#### [ACTIVITY]
Starting at the line that has "de redes soc" and stopping after the line that has "solidarietà nel", reproduce the listing below exactly; omit everything else.
________________
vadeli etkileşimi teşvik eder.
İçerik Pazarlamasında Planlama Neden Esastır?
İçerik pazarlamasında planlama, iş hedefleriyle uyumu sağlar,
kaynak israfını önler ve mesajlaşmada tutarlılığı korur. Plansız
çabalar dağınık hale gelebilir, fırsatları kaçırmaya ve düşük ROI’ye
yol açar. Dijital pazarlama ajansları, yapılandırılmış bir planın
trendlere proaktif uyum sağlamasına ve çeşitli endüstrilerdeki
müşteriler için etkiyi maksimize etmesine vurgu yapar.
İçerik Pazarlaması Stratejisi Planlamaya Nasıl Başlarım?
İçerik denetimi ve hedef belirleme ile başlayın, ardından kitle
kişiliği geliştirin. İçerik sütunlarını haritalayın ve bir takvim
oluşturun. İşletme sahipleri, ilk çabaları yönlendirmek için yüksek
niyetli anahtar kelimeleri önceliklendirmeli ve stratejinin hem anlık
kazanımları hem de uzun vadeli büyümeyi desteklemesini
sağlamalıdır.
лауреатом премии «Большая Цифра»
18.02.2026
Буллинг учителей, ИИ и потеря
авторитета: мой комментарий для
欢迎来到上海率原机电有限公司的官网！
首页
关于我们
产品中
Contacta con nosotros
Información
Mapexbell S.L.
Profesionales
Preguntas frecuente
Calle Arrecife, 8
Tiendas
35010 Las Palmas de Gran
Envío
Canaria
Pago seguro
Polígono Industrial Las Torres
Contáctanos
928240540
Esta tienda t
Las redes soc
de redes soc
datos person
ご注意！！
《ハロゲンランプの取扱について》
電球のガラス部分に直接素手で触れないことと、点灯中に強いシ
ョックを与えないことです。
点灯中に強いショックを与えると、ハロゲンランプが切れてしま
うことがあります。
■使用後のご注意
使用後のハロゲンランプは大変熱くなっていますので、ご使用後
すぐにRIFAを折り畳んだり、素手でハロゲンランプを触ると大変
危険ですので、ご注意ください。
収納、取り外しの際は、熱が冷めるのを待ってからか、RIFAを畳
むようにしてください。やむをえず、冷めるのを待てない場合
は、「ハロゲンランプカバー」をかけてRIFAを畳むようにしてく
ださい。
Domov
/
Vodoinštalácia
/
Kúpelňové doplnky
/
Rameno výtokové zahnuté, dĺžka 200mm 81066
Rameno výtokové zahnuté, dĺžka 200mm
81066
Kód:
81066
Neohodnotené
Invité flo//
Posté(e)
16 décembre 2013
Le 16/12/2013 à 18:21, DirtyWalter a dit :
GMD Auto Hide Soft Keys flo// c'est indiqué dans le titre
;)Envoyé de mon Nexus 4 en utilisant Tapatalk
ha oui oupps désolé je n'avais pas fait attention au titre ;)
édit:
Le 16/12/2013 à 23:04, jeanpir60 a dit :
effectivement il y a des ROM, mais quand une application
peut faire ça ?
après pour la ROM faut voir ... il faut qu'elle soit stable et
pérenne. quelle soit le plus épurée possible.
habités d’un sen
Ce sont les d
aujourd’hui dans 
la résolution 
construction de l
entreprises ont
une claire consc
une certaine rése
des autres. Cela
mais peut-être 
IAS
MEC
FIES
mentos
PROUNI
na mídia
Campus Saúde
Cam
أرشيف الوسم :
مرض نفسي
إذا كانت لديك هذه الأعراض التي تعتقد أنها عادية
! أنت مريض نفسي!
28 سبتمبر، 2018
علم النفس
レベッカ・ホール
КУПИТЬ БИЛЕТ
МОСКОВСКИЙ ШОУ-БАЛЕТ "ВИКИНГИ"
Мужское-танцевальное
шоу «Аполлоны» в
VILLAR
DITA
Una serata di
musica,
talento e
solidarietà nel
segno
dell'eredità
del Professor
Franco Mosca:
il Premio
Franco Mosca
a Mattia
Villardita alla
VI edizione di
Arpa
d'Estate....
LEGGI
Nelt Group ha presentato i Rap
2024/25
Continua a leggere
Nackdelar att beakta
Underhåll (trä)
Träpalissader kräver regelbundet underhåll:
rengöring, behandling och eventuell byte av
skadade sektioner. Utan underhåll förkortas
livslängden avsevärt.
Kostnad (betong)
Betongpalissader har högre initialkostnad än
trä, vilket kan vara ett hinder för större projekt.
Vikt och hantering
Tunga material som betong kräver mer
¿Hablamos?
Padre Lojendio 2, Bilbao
________________
#### [ANSWER TO THIS TASK]
de redes soc
datos person
ご注意！！
《ハロゲンランプの取扱について》
電球のガラス部分に直接素手で触れないことと、点灯中に強いシ
ョックを与えないことです。
点灯中に強いショックを与えると、ハロゲンランプが切れてしま
うことがあります。
■使用後のご注意
使用後のハロゲンランプは大変熱くなっていますので、ご使用後
すぐにRIFAを折り畳んだり、素手でハロゲンランプを触ると大変
危険ですので、ご注意ください。
収納、取り外しの際は、熱が冷めるのを待ってからか、RIFAを畳
むようにしてください。やむをえず、冷めるのを待てない場合
は、「ハロゲンランプカバー」をかけてRIFAを畳むようにしてく
ださい。
Domov
/
Vodoinštalácia
/
Kúpelňové doplnky
/
Rameno výtokové zahnuté, dĺžka 200mm 81066
Rameno výtokové zahnuté, dĺžka 200mm
81066
Kód:
81066
Neohodnotené
Invité flo//
Posté(e)
16 décembre 2013
Le 16/12/2013 à 18:21, DirtyWalter a dit :
GMD Auto Hide Soft Keys flo// c'est indiqué dans le titre
;)Envoyé de mon Nexus 4 en utilisant Tapatalk
ha oui oupps désolé je n'avais pas fait attention au titre ;)
édit:
Le 16/12/2013 à 23:04, jeanpir60 a dit :
effectivement il y a des ROM, mais quand une application
peut faire ça ?
après pour la ROM faut voir ... il faut qu'elle soit stable et
pérenne. quelle soit le plus épurée possible.
habités d’un sen
Ce sont les d
aujourd’hui dans 
la résolution 
construction de l
entreprises ont
une claire consc
une certaine rése
des autres. Cela
mais peut-être 
IAS
MEC
FIES
mentos
PROUNI
na mídia
Campus Saúde
Cam
أرشيف الوسم :
مرض نفسي
إذا كانت لديك هذه الأعراض التي تعتقد أنها عادية
! أنت مريض نفسي!
28 سبتمبر، 2018
علم النفس
レベッカ・ホール
КУПИТЬ БИЛЕТ
МОСКОВСКИЙ ШОУ-БАЛЕТ "ВИКИНГИ"
Мужское-танцевальное
шоу «Аполлоны» в
VILLAR
DITA
Una serata di
musica,
talento e
solidarietà nel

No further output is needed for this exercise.